WHAT IS REQUIRED:
Answer these from the text on the criminal appeals process:
(a) How long after sentencing does a federal case allow for filing a notice of appeal?
(b) Which case supplies the standard for ineffective assistance of counsel?
(c) What deadline applies to federal habeas corpus?

EXCERPTED TEXT:
# # # # #

The criminal justice system offers multiple avenues for challenging a conviction after trial. Understanding the appeals process — including strict deadlines and procedural requirements — is critical for anyone seeking post-conviction relief.
The Appeals Process: Step by Step
Notice of Appeal
File within 30 days of sentencing (federal) or per state deadline — often 30-60 days. Missing this deadline usually forfeits your right to direct appeal.
Trial Court Record
Transcripts, exhibits, and court documents are assembled. This becomes the appellate record — appeals courts generally can't consider new evidence.
Appellant's Brief
Written argument explaining the legal errors that require reversal. Must cite specific parts of the record and applicable law.
Respondent's Brief
The prosecution responds arguing the conviction should be upheld. Appellant may file a reply brief.
Oral Argument (Optional)
Appellate judges may hear brief oral arguments, usually 15-30 minutes per side, and ask questions.
Decision
Court affirms, reverses, or remands. Possible outcomes: new trial, resentencing, conviction vacated, or full acquittal (rare).
Common Grounds for Appeal
Ineffective Assistance of Counsel
Trial attorney's performance was so deficient it prejudiced the outcome (Strickland v. Washington standard).
Constitutional Violations
Illegal search and seizure, Miranda violations, denial of confrontation rights, or due process violations.
Prosecutorial Misconduct
Suppression of exculpatory evidence (Brady violations), improper closing arguments, or jury tampering.
Insufficient Evidence
No rational jury could have found guilt beyond a reasonable doubt on the evidence presented.
Juror Misconduct
Juror bias, outside research, improper communications, or other misconduct that prejudiced the trial.
Incorrect Jury Instructions
Judge gave legally incorrect instructions that misled the jury on the elements of the crime.
Harmless Error vs. Reversible Error
Even if the court finds an error occurred, they may not reverse if the error was "harmless" — meaning it likely didn't affect the verdict. Courts distinguish:
- Harmless error: Error was minor or evidence of guilt was overwhelming — conviction stands
- Reversible error: Error likely affected the outcome — new trial or other relief ordered
- Structural error: Certain fundamental violations (like no right to counsel at trial) are automatically reversible without prejudice analysis
Post-Conviction Remedies Beyond Direct Appeal
Habeas Corpus
A collateral attack on confinement claiming constitutional violations. Federal habeas corpus (28 U.S.C. § 2254) allows state prisoners to challenge convictions in federal court after exhausting state remedies. Key limits:
- One-year deadline from final state judgment (AEDPA)
- Must exhaust state court remedies first
- Claims must be "fairly presented" to state courts
- Federal court defers to reasonable state court decisions
New Evidence / Actual Innocence
If new evidence emerges after trial (including DNA evidence), courts may hear motions to vacate or new trial motions. Actual innocence claims can sometimes bypass procedural bars in extraordinary cases.
State Post-Conviction Proceedings
Most states have mechanisms for challenging convictions based on newly discovered evidence, ineffective assistance, or constitutional claims raised for the first time. Rules vary significantly by state.
Right to Counsel on Appeal
You have a constitutional right to an attorney for your first direct appeal (Douglas v. California). For subsequent appeals and post-conviction proceedings, you do NOT have a right to appointed counsel, though some states provide representation. Organizations like the Innocence Project and state public defenders sometimes take post-conviction cases.

# # # # #

RECORDED DATA:
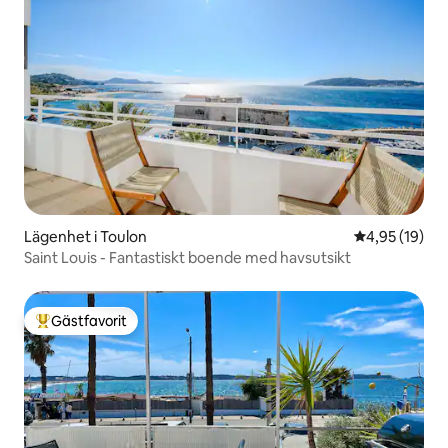
Lägenhet i Toulon
4,95 av 5 i g
4,95 (19)
Saint Louis - Fantastiskt boende med havsutsikt
Gästfavorit
Populär gästfavorit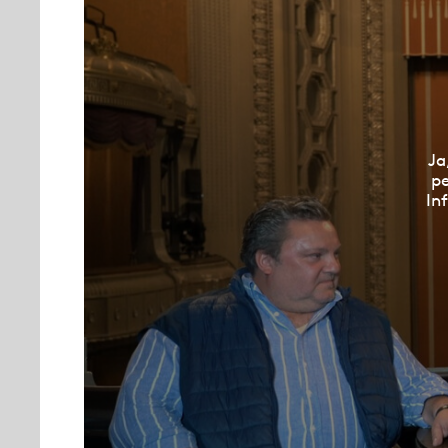
Ja
pe
In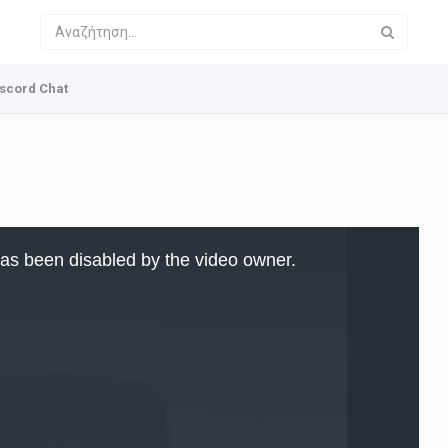
scord Chat
as been disabled by the video owner.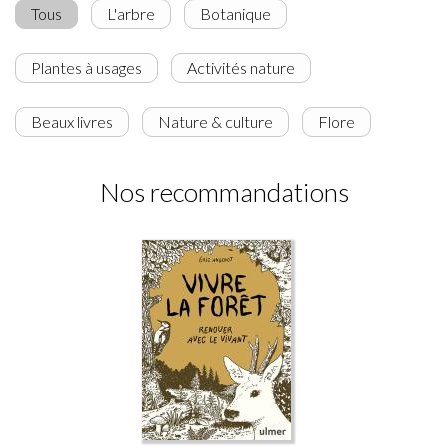
Tous
L'arbre
Botanique
Plantes à usages
Activités nature
Beaux livres
Nature & culture
Flore
Nos recommandations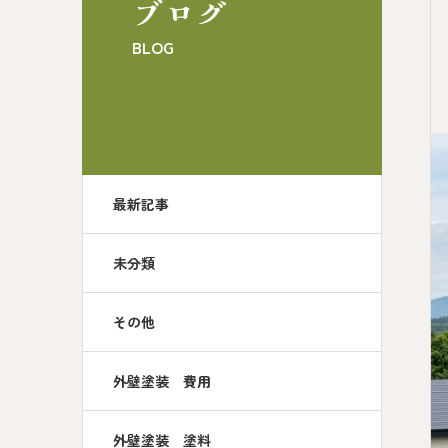
ブログ
BLOG
最新記事
未分類
その他
外壁塗装 費用
外壁塗装 塗料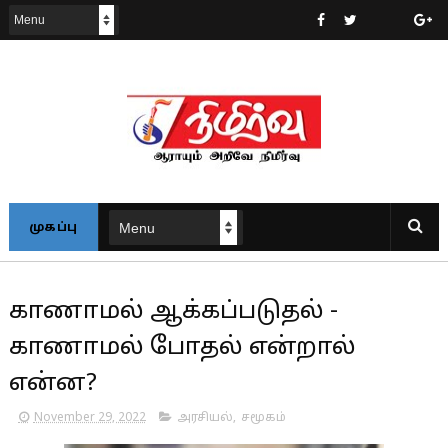
முகப்பு
காணாமல் ஆக்கப்படுதல் -
காணாமல் போதல் என்றால்
என்ன?
November 29, 2022
அரசியல்
,
சமூகம்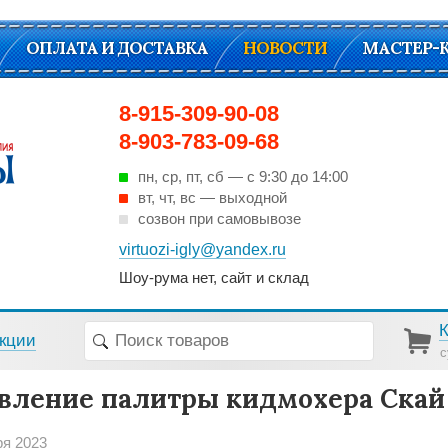
ОПЛАТА И ДОСТАВКА
НОВОСТИ
МАСТЕР-
8-915-309-90-08
8-903-783-09-68
пн, ср, пт, cб — с 9:30 до 14:00
вт, чт, вс — выходной
созвон при самовывозе
virtuozi-igly@yandex.ru
Шоу-рума нет, сайт и склад
кции
с
вление палитры кидмохера Ска
ря 2023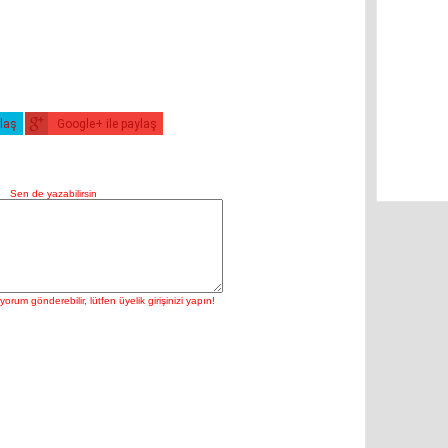
ylaş
Google+ ile paylaş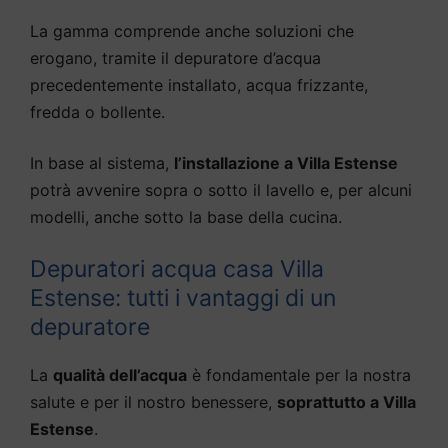
La gamma comprende anche soluzioni che
erogano, tramite il depuratore d’acqua
precedentemente installato, acqua frizzante,
fredda o bollente.
In base al sistema,
l’installazione a Villa Estense
potrà avvenire sopra o sotto il lavello e, per alcuni
modelli, anche sotto la base della cucina.
Depuratori acqua casa Villa
Estense: tutti i vantaggi di un
depuratore
La
qualità dell’acqua
è fondamentale per la nostra
salute e per il nostro benessere,
soprattutto a Villa
Estense
.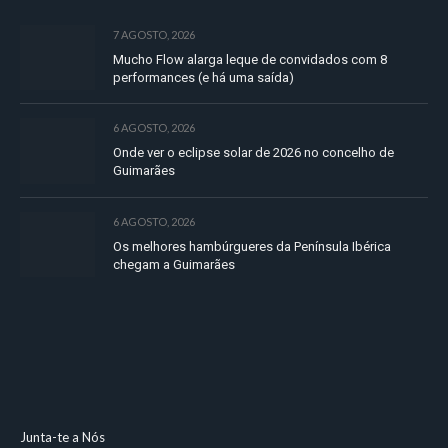
7 AGOSTO, 2026
Mucho Flow alarga leque de convidados com 8
performances (e há uma saída)
6 AGOSTO, 2026
Onde ver o eclipse solar de 2026 no concelho de
Guimarães
6 AGOSTO, 2026
Os melhores hambúrgueres da Península Ibérica
chegam a Guimarães
Junta-te a Nós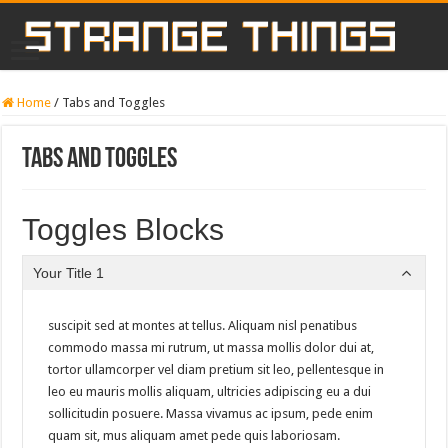
Home
/
Tabs and Toggles
Tabs and Toggles
Toggles Blocks
Your Title 1
suscipit sed at montes at tellus. Aliquam nisl penatibus
commodo massa mi rutrum, ut massa mollis dolor dui at,
tortor ullamcorper vel diam pretium sit leo, pellentesque in
leo eu mauris mollis aliquam, ultricies adipiscing eu a dui
sollicitudin posuere. Massa vivamus ac ipsum, pede enim
quam sit, mus aliquam amet pede quis laboriosam.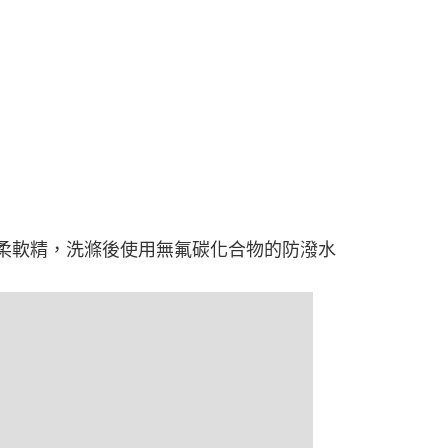
物柔軟精，洗滌後使用無氟碳化合物的防潑水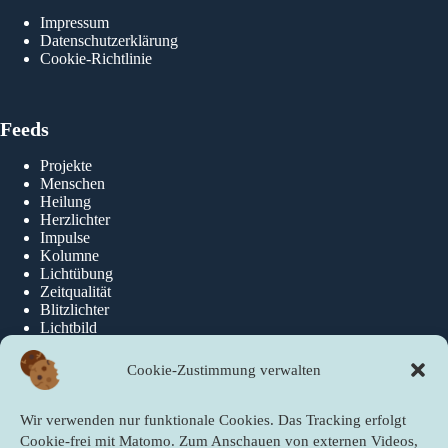
Impressum
Datenschutzerklärung
Cookie-Richtlinie
Feeds
Projekte
Menschen
Heilung
Herzlichter
Impulse
Kolumne
Lichtübung
Zeitqualität
Blitzlichter
Lichtbild
Cookie-Zustimmung verwalten
Über die newslichter
Wir verwenden nur funktionale Cookies. Das Tracking erfolgt
Über Uns
Cookie-frei mit Matomo. Zum Anschauen von externen Videos,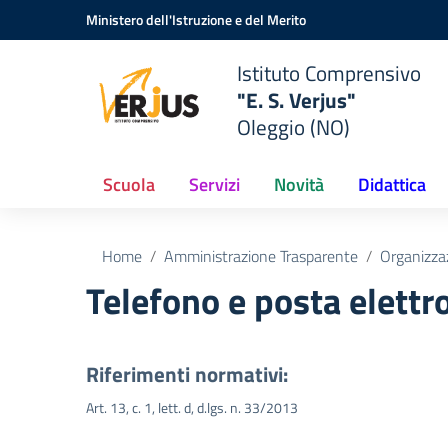
Vai ai contenuti
Vai al menu di navigazione
Vai al footer
Ministero dell'Istruzione e del Merito
Istituto Comprensivo
"E. S. Verjus"
Oleggio (NO)
Scuola
Servizi
Novità
Didattica
Home
Amministrazione Trasparente
Organizza
Telefono e posta elettr
Riferimenti normativi:
Art. 13, c. 1, lett. d, d.lgs. n. 33/2013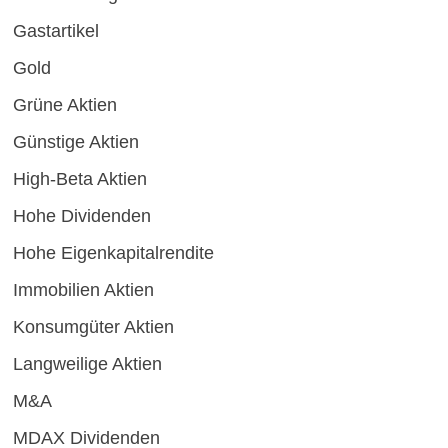
Gastartikel
Gold
Grüne Aktien
Günstige Aktien
High-Beta Aktien
Hohe Dividenden
Hohe Eigenkapitalrendite
Immobilien Aktien
Konsumgüter Aktien
Langweilige Aktien
M&A
MDAX Dividenden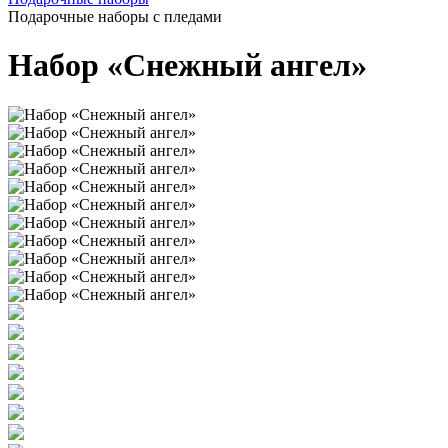
Подарочные наборы с пледами
Набор «Снежный ангел»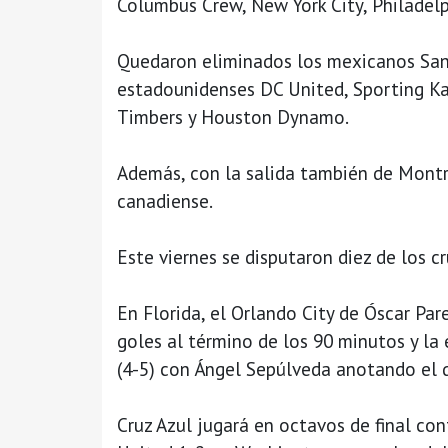
Columbus Crew, New York City, Philadelph
Quedaron eliminados los mexicanos Sant
estadounidenses DC United, Sporting Ka
Timbers y Houston Dynamo.
Además, con la salida también de Montr
canadiense.
Este viernes se disputaron diez de los cr
En Florida, el Orlando City de Óscar Par
goles al término de los 90 minutos y la 
(4-5) con Ángel Sepúlveda anotando el d
Cruz Azul jugará en octavos de final co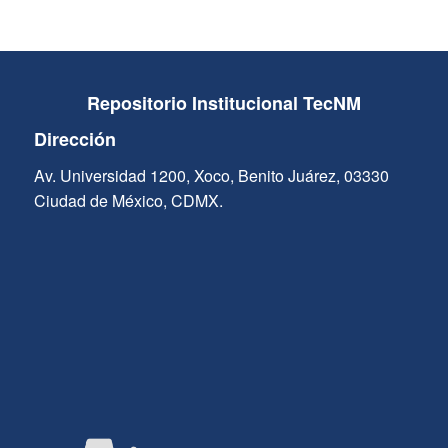
Repositorio Institucional TecNM
Dirección
Av. Universidad 1200, Xoco, Benito Juárez, 03330
Ciudad de México, CDMX.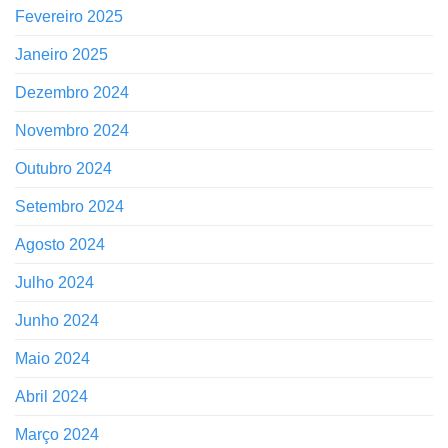
Fevereiro 2025
Janeiro 2025
Dezembro 2024
Novembro 2024
Outubro 2024
Setembro 2024
Agosto 2024
Julho 2024
Junho 2024
Maio 2024
Abril 2024
Março 2024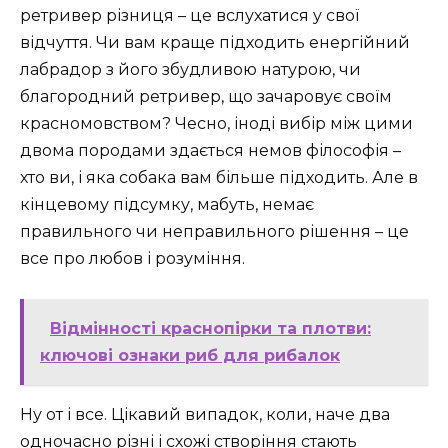
ретривер різниця – це вслухатися у свої
відчуття. Чи вам краще підходить енергійний
лабрадор з його збудливою натурою, чи
благородний ретривер, що зачаровує своїм
красномовством? Чесно, іноді вибір між цими
двома породами здається немов філософія –
хто ви, і яка собака вам більше підходить. Але в
кінцевому підсумку, мабуть, немає
правильного чи неправильного рішення – це
все про любов і розуміння.
Відмінності краснопірки та плотви:
ключові ознаки риб для рибалок
Ну от і все. Цікавий випадок, коли, наче два
одночасно різні і схожі створіння стають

# # # # #

TASK ANSWER:
(a) Within 30 days of sentencing.
(b) Strickland v. Washington.
(c) One year from final state judgment (AEDPA).